*Assignment*. From the news story below about the poisoned dog, list every sign of illness that made the owner worried about Dora.

*Document segment*.

++++++++++

Ipswich family's pet dog baited with rat poison

CLOSE CALL: Maree Fazackerley with her dog Dora, who was the victim of a deliberate poisoning, and her son Luke, 22 months.
CLOSE CALL: Maree Fazackerley with her dog Dora, who was the victim of a deliberate poisoning, and her son Luke, 22 months. David Nielsen

WHAT kind of person would want to kill a loveable pet like Dora the golden retriever?

That is what Goodna mum Maree Fazackerley is asking herself after her beloved pet was deliberately fed poison-soaked bait.

The 31-year-old said she became concerned after Dora stopped eating and began vomiting and groaning a lot.

When the six-year-old dog was rushed to the vet to have its stomach pumped, veterinarians discovered Dora had eaten a ball of mince stuffed with unidentifiable tablets.

More worrying was that the mince also contained traces of rat poison.

Ms Fazackerley said Dora had returned from the vet but was still in a seriously ill condition.

She believed her dog was fed the poisoned bait while in the back yard of her house.

++++++++++

*Extracted material*.
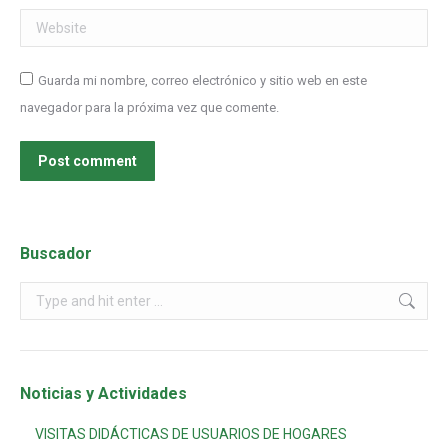
Website
Guarda mi nombre, correo electrónico y sitio web en este
navegador para la próxima vez que comente.
Post comment
Buscador
Noticias y Actividades
VISITAS DIDÁCTICAS DE USUARIOS DE HOGARES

++++++++++

*Solution to the problem*.
- She stopped eating.
- She began vomiting.
- She was groaning a lot.